▶ Questions on the material
A. In the Martin Fire passage, how many acres did the Martin Fire burn, and over how many days?
B. Reproduce word for word the part of the Martin Fire passage that begins with the words "I looked up" and ends with the words "several decades earlier.".
Start of Excerpt provided
“Though nothing can bring back the hour
Of splendour in the grass, of glory in the flower;
We will grieve not, rather find
Strength in what remains behind;
In the primal sympathy
Which having been must ever be…”
— William Wordsworth
If you are like me, certain experiences in nature are forever burnished into your memories. Some of mine are Yosemite Valley, the Oak River gushing through the red rock canyons of Sedona, and scenes of our own Santa Cruz Mountains.
In the summer of 2008, the Martin Fire in Bonny Doon consumed 520 acres in five days. I remember driving through the area one evening on my way to Highway 1 and seeing the “Thank you, Cal Fire” signs that grateful neighbors had put up — even a red helicopter hovering over a lagoon close to the ocean, filling up bags of water to fight the fire.
A couple of springs later, I took a tour of the Bonny Doon Ecological Reserve with caretaker Valerie Haley. We marveled at the profusion of colorful blooms along the sand path and “fire followers” — plants, encouraged by fire, that appear where they have never been seen before.
I looked up to see statuesque, burned-out manzanitas captured in their mahogany-red skeletons against the deepest blue sky, the same hue I remembered seeing from the top of a snow-packed mountain in New Mexico several decades earlier.
“We did a shaded fuel break the year before the fire,” said Haley, who has worked at the Reserve since 1993. “We had reduced tree limbs and vegetation along Martin Road, and that bought the firefighters 15 to 20 minutes more time to fight the fire.”
A week after the fire, the botanist, who lives a mile away, saw the aftermath of the burn.
End of Excerpt provided
Start of Information supplied
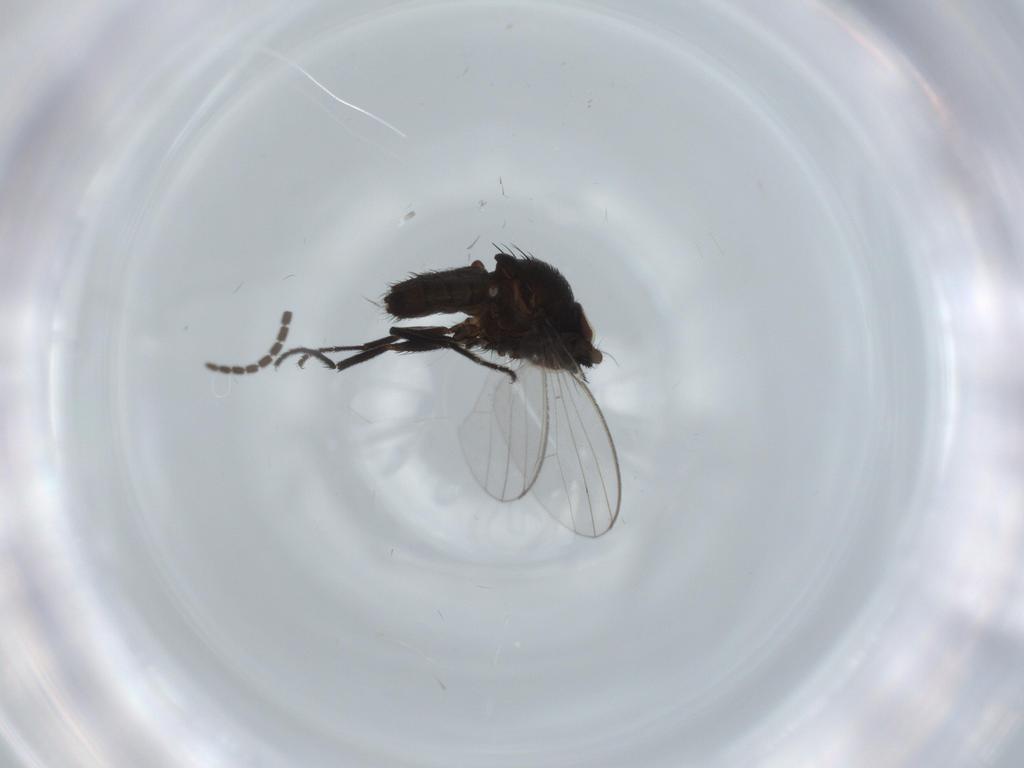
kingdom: Animalia
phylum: Arthropoda
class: Insecta
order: Diptera
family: Sciaridae
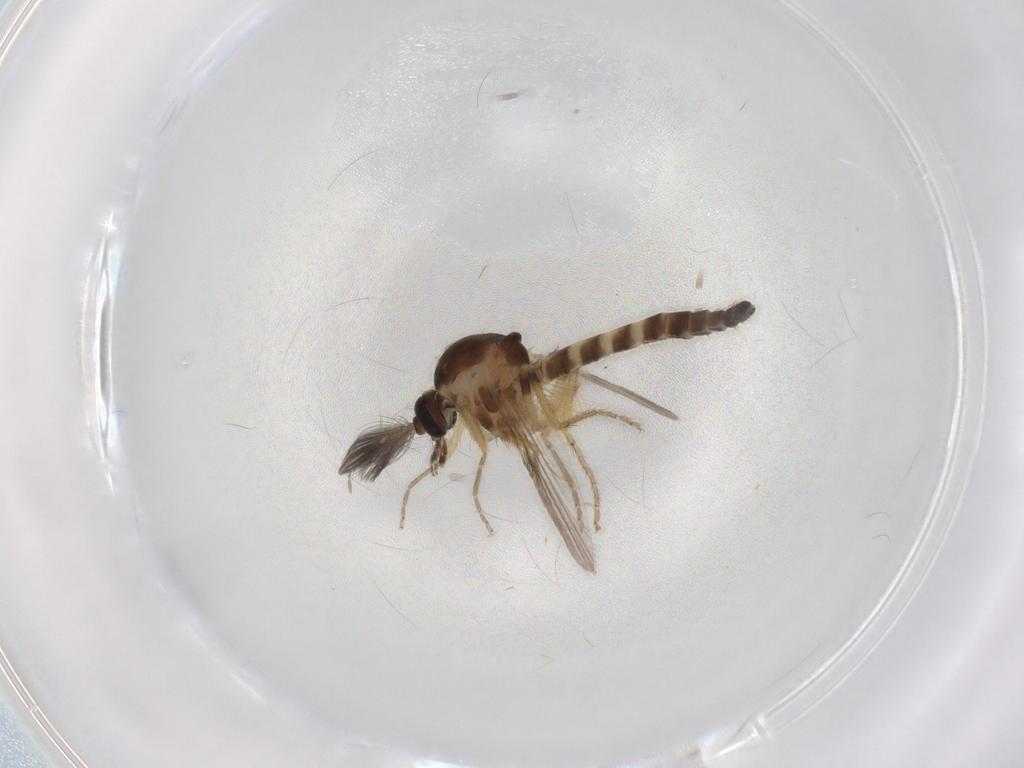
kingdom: Animalia
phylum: Arthropoda
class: Insecta
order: Diptera
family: Ceratopogonidae
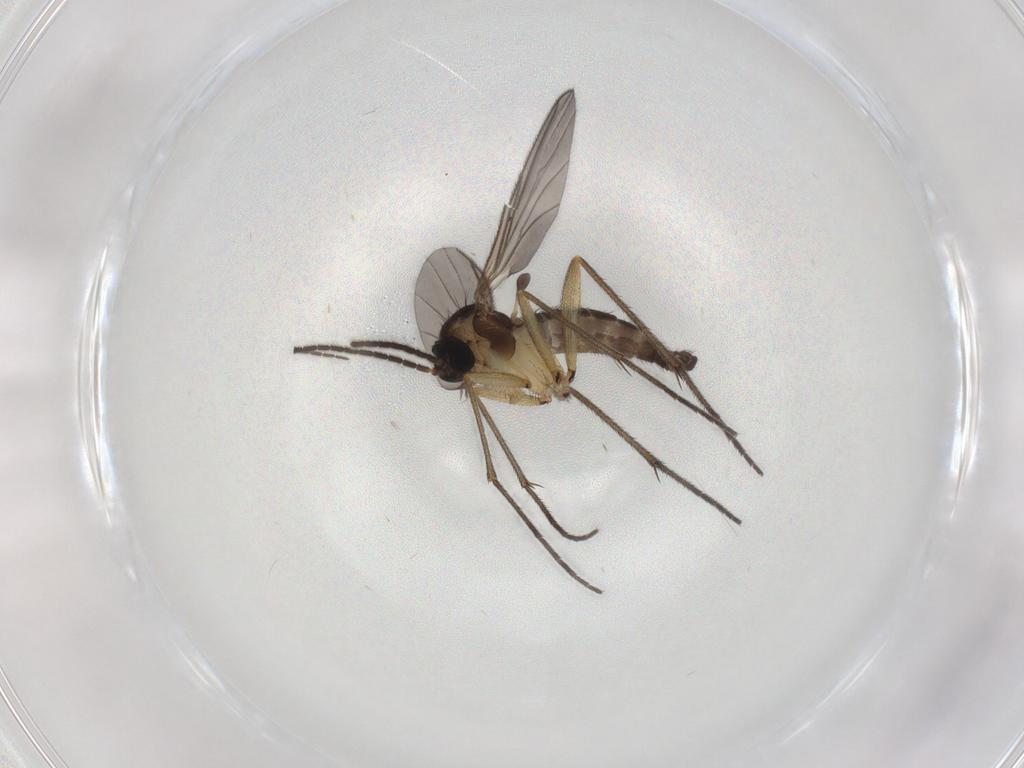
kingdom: Animalia
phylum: Arthropoda
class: Insecta
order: Diptera
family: Sciaridae
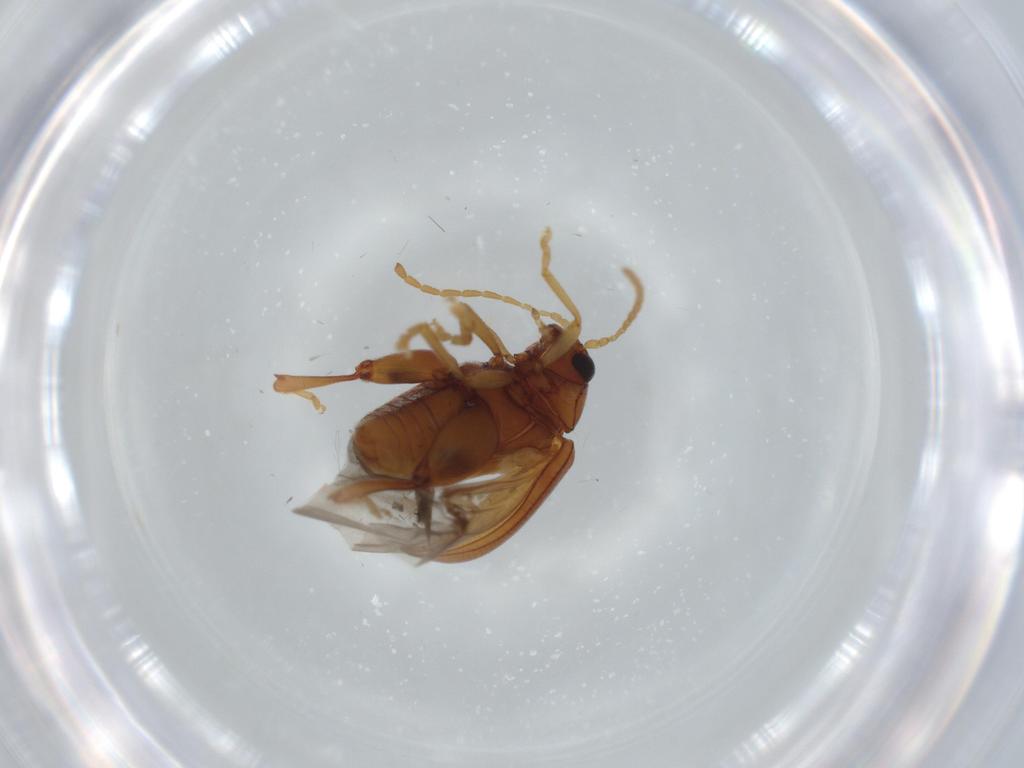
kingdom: Animalia
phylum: Arthropoda
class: Insecta
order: Coleoptera
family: Chrysomelidae
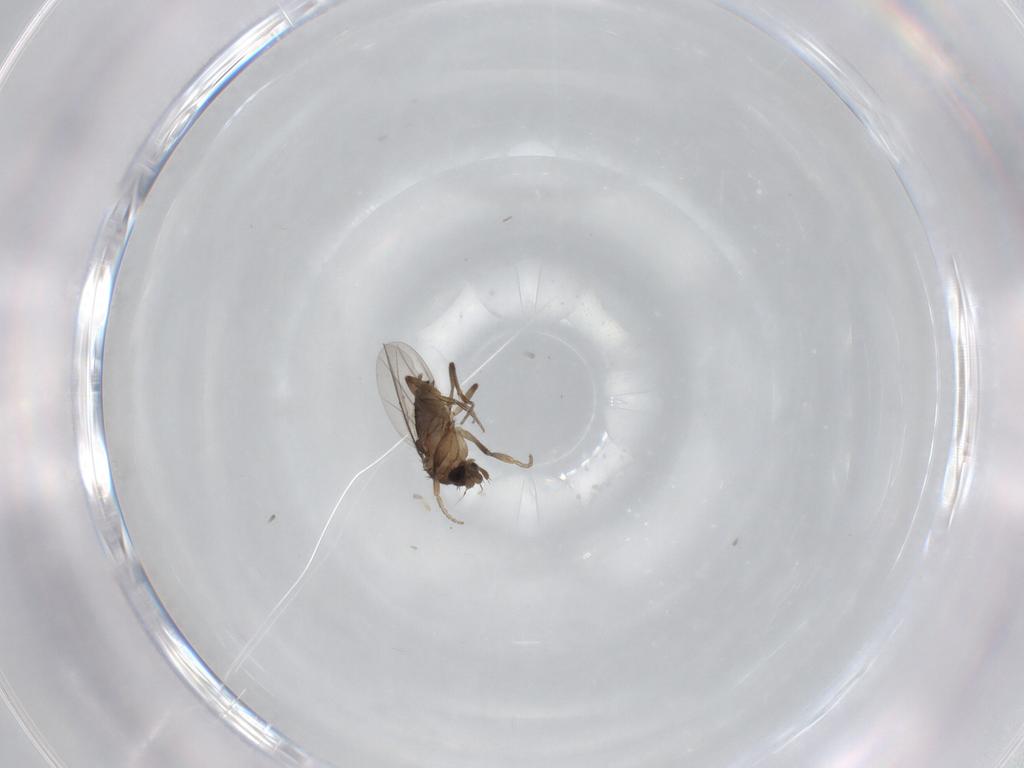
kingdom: Animalia
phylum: Arthropoda
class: Insecta
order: Diptera
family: Phoridae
End of Information supplied
▶ Answers by task
A. 520 acres in five days.

B.
I looked up to see statuesque, burned-out manzanitas captured in their mahogany-red skeletons against the deepest blue sky, the same hue I remembered seeing from the top of a snow-packed mountain in New Mexico several decades earlier.